- _Task instructions_:
Search the data below for the word "level" and copy each line that holds it.

- _Exercise input_:
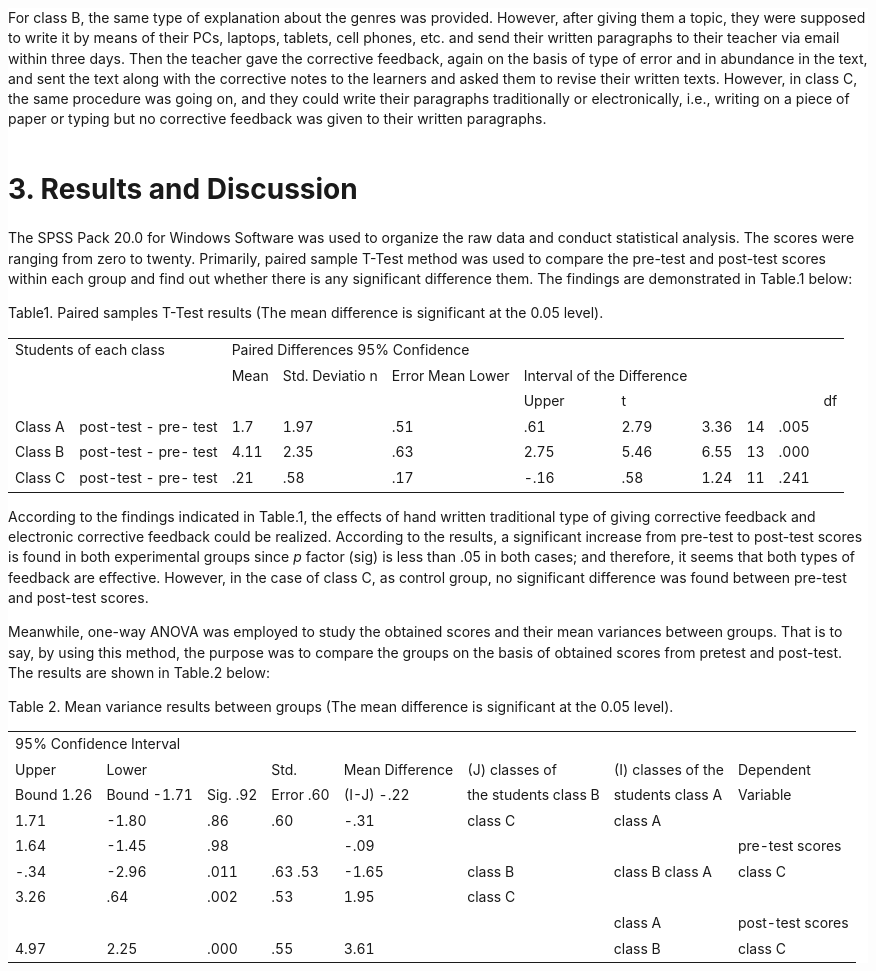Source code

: For class B, the same type of explanation about the genres was provided. However, after giving them a topic, they were supposed to write it by means of their PCs, laptops, tablets, cell phones, etc. and send their written paragraphs to their teacher via email within three days. Then the teacher gave the corrective feedback, again on the basis of type of error and in abundance in the text, and sent the text along with the corrective notes to the learners and asked them to revise their written texts. However, in class C, the same procedure was going on, and they could write their paragraphs traditionally or electronically, i.e., writing on a piece of paper or typing but no corrective feedback was given to their written paragraphs.

# 3. Results and Discussion

The SPSS Pack 20.0 for Windows Software was used to organize the raw data and conduct statistical analysis. The scores were ranging from zero to twenty. Primarily, paired sample T-Test method was used to compare the pre-test and post-test scores within each group and find out whether there is any significant difference them. The findings are demonstrated in Table.1 below:

Table1. Paired samples T-Test results (The mean difference is significant at the 0.05 level).   

<html><body><table><tr><td rowspan="3" colspan="2">Students of each class</td><td colspan="5">Paired Differences 95% Confidence</td><td rowspan="3"></td><td rowspan="3"></td><td rowspan="3"></td></tr><tr><td rowspan="2">Mean</td><td rowspan="2">Std. Deviatio n</td><td rowspan="2">Error Mean Lower</td><td colspan="2">Interval of the Difference</td></tr><tr><td>Upper</td><td>t</td><td>df</td></tr><tr><td>Class A</td><td>post-test - pre- test</td><td>1.7</td><td>1.97</td><td>.51</td><td>.61</td><td>2.79</td><td>3.36</td><td>14</td><td>.005</td></tr><tr><td>Class B</td><td>post-test - pre- test</td><td>4.11</td><td>2.35</td><td>.63</td><td>2.75</td><td>5.46</td><td>6.55</td><td>13</td><td>.000</td></tr><tr><td>Class C</td><td>post-test - pre- test</td><td>.21</td><td>.58</td><td>.17</td><td>-.16</td><td>.58</td><td>1.24</td><td>11</td><td>.241</td></tr></table></body></html>

According to the findings indicated in Table.1, the effects of hand written traditional type of giving corrective feedback and electronic corrective feedback could be realized. According to the results, a significant increase from pre-test to post-test scores is found in both experimental groups since $p$ factor (sig) is less than .05 in both cases; and therefore, it seems that both types of feedback are effective. However, in the case of class C, as control group, no significant difference was found between pre-test and post-test scores.

Meanwhile, one-way ANOVA was employed to study the obtained scores and their mean variances between groups. That is to say, by using this method, the purpose was to compare the groups on the basis of obtained scores from pretest and post-test. The results are shown in Table.2 below:

Table 2. Mean variance results between groups (The mean difference is significant at the 0.05 level).   

<html><body><table><tr><td colspan="2">95% Confidence Interval</td><td colspan="7"></td></tr><tr><td> Upper</td><td>Lower</td><td></td><td>Std.</td><td>Mean Difference</td><td>(J) classes of</td><td>(I) classes of the</td><td>Dependent</td></tr><tr><td>Bound 1.26</td><td>Bound -1.71</td><td>Sig. .92</td><td>Error .60</td><td>(I-J) -.22</td><td>the students class B</td><td>students class A</td><td>Variable</td></tr><tr><td>1.71</td><td>-1.80</td><td>.86</td><td>.60</td><td>-.31</td><td>class C</td><td>class A</td><td></td></tr><tr><td>1.64</td><td>-1.45</td><td>.98</td><td></td><td>-.09</td><td></td><td></td><td>pre-test scores</td></tr><tr><td>-.34</td><td>-2.96</td><td>.011</td><td>.63 .53</td><td>-1.65</td><td>class B</td><td>class B class A</td><td>class C</td></tr><tr><td>3.26</td><td>.64</td><td>.002</td><td>.53</td><td>1.95</td><td>class C</td><td></td><td></td></tr><tr><td></td><td></td><td></td><td></td><td></td><td></td><td>class A</td><td>post-test scores</td></tr><tr><td>4.97</td><td>2.25</td><td>.000</td><td>.55</td><td>3.61</td><td></td><td>class B</td><td>class C</td></tr></table></body></html>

- _Task answer_:
Table1. Paired samples T-Test results (The mean difference is significant at the 0.05 level).   
Table 2. Mean variance results between groups (The mean difference is significant at the 0.05 level).   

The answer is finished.